Thomas Koch hatte den Platz am Eckensee rechtzeitig reserviert: als Bühne für Aktionen zu Henry Purcells Oper „Fairy Queen“, die der spanische Regisseur Calixto Bieito nach Motiven von Shakespeares „Sommernachtstraum“ inszenierte. In dieser Aufführung mischen sich Schauspiel und Oper, und die Mix-Idee an sich, die Vernetzung möglichst vieler Bühnen und Foren der Stadt, bewegt nicht erst seit gestern die Kunstleute im Kulturareal des erweiterten Schloss­garten-Bereichs. „Stuttgart ist ein Glücksfall“, sagt Ulrike Groos, „die Wege zwischen den verschiedenen Häusern sind heute so kurz wie noch nie, es gibt eine wunderbare Zusammenarbeit unter den Kollegen.“

Das Kulturfest unter dem Motto „Vielfalt“ wird mit Sicherheit seine Fortsetzung finden, wenn die Temperaturen etwas freundlicher sind. Das zukunftsweisende Februar-Stück in der Kälte, mit vollem Einsatz von Künstlern (und etwas Sorge um die Musikinstrumente) aufgeführt, blieb in der Öffentlichkeit leider im Hintergrund: Am Ende dominierte der Polizeibericht über Demo und Gegendemo nebenan. Die Schuld an Ausschreitungen wurde wie üblich allein den sogenannten Linksautonomen zugeschrieben – wogegen das Vorgehen der Polizei und die Provokationen Unbekannter, die garantiert nicht zu den Linken zählten, keine Rolle spielten. Einige Szenen habe ich mit eigenen Augen gesehen, am Alten Schloss und an der Hauptstätter ­Straße, und trotz aller Skepsis gegenüber Privateindrücken frage ich mich, ob die ohnehin übermächtige Polizei bei ihren Kavallerie- und Tränengas-Attacken immer die Verhältnismäßigkeit im Blick hat.

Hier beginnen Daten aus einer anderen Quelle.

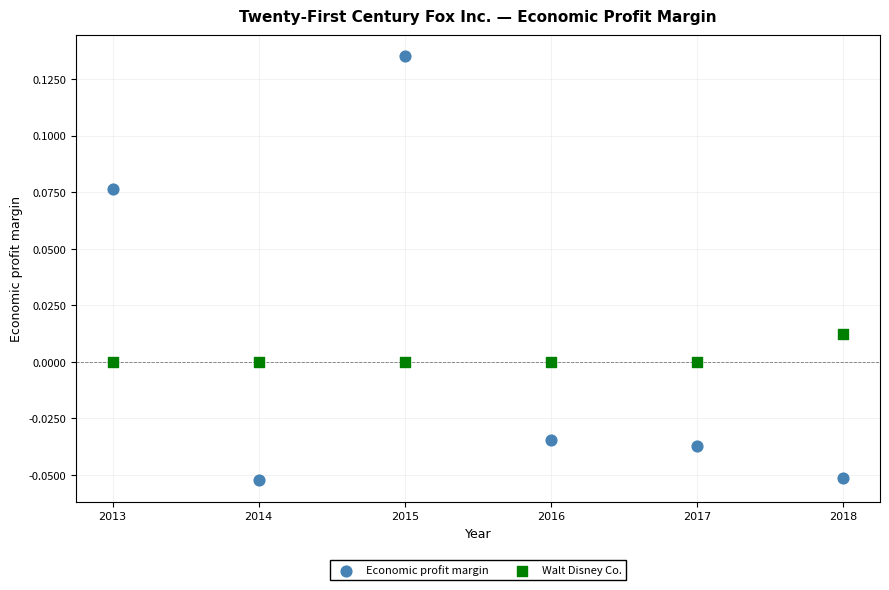

What are all the series names shown in the legend?

Economic profit margin, Walt Disney Co.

Deeskalation aber ist ein anderes Kapitel im Umgang mit öffentlichem Raum. In der Theaterkantine erzählt mir Thomas Koch von den künstlerischen Plänen der Stuttgarter Gegenwart, das Miteinander und die Vielfalt der Menschen zu befördern. Die naturgemäß weltoffenen Ideen der Kunst schaffen ein Klima, die man städtisch nennt, und ein städtisches Klima ist wichtig, wenn Vorurteile und Hass gegenüber allem ­Fremden das Zusammenleben vergiften.

Bei Kälte in der Stadt, dachte ich auf dem Heimweg, sollten nicht nur alte Memmen wie ich öfter mal den Geist der Theaterkantine atmen.